La gloriosa storia del Vangelo in questa terra si deve in modo speciale a Santa Nino, che agli Apostoli viene equiparata: ella diffuse la fede nel segno particolare della croce fatta di legno di vite. Non si tratta di una croce spoglia, perché l’immagine della vite, oltre al frutto che eccelle in questa terra, rappresenta il Signore Gesù. Egli, infatti, è «la vite vera», e chiese ai suoi Apostoli di rimanere fortemente innestati in Lui, come tralci, per portare frutto (cfr Gv 15,1-8). Perché il Vangelo porti frutto anche oggi, ci viene chiesto, carissimo Fratello, di rimanere ancora più saldi nel Signore e uniti tra noi. La moltitudine di Santi che questo Paese annovera ci incoraggi a mettere il Vangelo prima di tutto e ad evangelizzare come in passato, più che in passato, liberi dai lacci delle precomprensioni e aperti alla perenne novità di Dio. Le difficoltà non siano impedimenti, ma stimoli a conoscerci meglio, a condividere la linfa vitale della fede, a intensificare la preghiera gli uni per gli altri e a collaborare con carità apostolica nella testimonianza comune, a gloria di Dio nei cieli e a servizio della pace in terra.

Il popolo georgiano ama celebrare, brindando con il frutto della vite, i valori più cari. Insieme all’amore che innalza, un ruolo particolare è riservato all’amicizia. «Chi non cerca un amico, di sé stesso è nemico», ricorda ancora il poeta (S. RUSTAVELI, Il Cavaliere nella pelle di tigre, stanza 847). Desidero essere amico sincero di questa terra e di questa cara popolazione, che non dimentica il bene ricevuto e il cui tratto ospitale si sposa con uno stile di vita genuinamente speranzoso, pur in mezzo a difficoltà che non mancano mai. Anche questa positività trova le proprie radici nella fede, che porta i Georgiani a invocare, attorno alla propria tavola, la pace per tutti e a ricordare persino i nemici.

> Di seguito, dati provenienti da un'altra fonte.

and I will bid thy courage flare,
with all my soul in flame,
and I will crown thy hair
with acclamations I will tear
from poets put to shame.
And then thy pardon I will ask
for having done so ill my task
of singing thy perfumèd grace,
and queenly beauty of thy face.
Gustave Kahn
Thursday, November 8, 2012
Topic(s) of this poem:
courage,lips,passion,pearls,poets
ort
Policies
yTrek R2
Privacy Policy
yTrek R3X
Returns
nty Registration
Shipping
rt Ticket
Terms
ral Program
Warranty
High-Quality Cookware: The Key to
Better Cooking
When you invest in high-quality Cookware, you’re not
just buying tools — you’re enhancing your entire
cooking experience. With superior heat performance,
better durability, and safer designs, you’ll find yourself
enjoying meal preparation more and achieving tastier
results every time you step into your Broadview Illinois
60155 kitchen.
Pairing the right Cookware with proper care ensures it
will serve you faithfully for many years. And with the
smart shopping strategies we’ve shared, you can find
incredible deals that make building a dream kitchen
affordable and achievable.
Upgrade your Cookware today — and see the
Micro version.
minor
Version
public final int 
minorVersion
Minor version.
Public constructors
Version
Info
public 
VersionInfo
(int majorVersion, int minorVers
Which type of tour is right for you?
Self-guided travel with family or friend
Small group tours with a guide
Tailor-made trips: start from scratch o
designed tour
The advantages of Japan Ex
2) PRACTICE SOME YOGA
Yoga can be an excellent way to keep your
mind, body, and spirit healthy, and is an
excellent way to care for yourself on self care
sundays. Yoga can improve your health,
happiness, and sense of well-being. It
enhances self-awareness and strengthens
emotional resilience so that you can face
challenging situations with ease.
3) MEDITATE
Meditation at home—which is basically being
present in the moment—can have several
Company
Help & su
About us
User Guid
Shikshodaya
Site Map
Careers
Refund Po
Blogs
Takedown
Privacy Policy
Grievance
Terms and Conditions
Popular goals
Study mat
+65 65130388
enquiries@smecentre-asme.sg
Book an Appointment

Con la pace e il perdono siamo chiamati a vincere i nostri veri nemici, che non sono di carne e di sangue, ma sono gli spiriti del male fuori e dentro di noi (cfr Ef 6,12). Questa terra benedetta è ricca di valorosi eroi secondo il Vangelo, che come San Giorgio hanno saputo sconfiggere il male. Penso ai tanti monaci e in modo particolare ai numerosi martiri, la cui vita ha trionfato «con la fede e la pazienza» (IOANE SABANISZE, Martirio di Abo, III): è passata nel torchio del dolore restando unita al Signore e ha così portato un frutto pasquale, irrigando il suolo georgiano di sangue versato per amore. La loro intercessione dia sollievo ai tanti cristiani che ancor oggi nel mondo soffrono persecuzioni e oltraggi, e rafforzi in noi il buon desiderio di essere fraternamente uniti per annunciare il Vangelo della pace.

[Dopo lo scambio dei doni]

Grazie, Santità. Che Dio benedica Sua Santità e la Chiesa Ortodossa della Georgia. Grazie, Santità. E che possa andare avanti nel cammino della libertà.

[…]

Grazie Santità dell’accoglienza e delle Sue parole. Grazie della Sua benevolenza e anche di questo impegno fraterno di pregare l’uno per l’altro dopo esserci dato il bacio della pace. Grazie.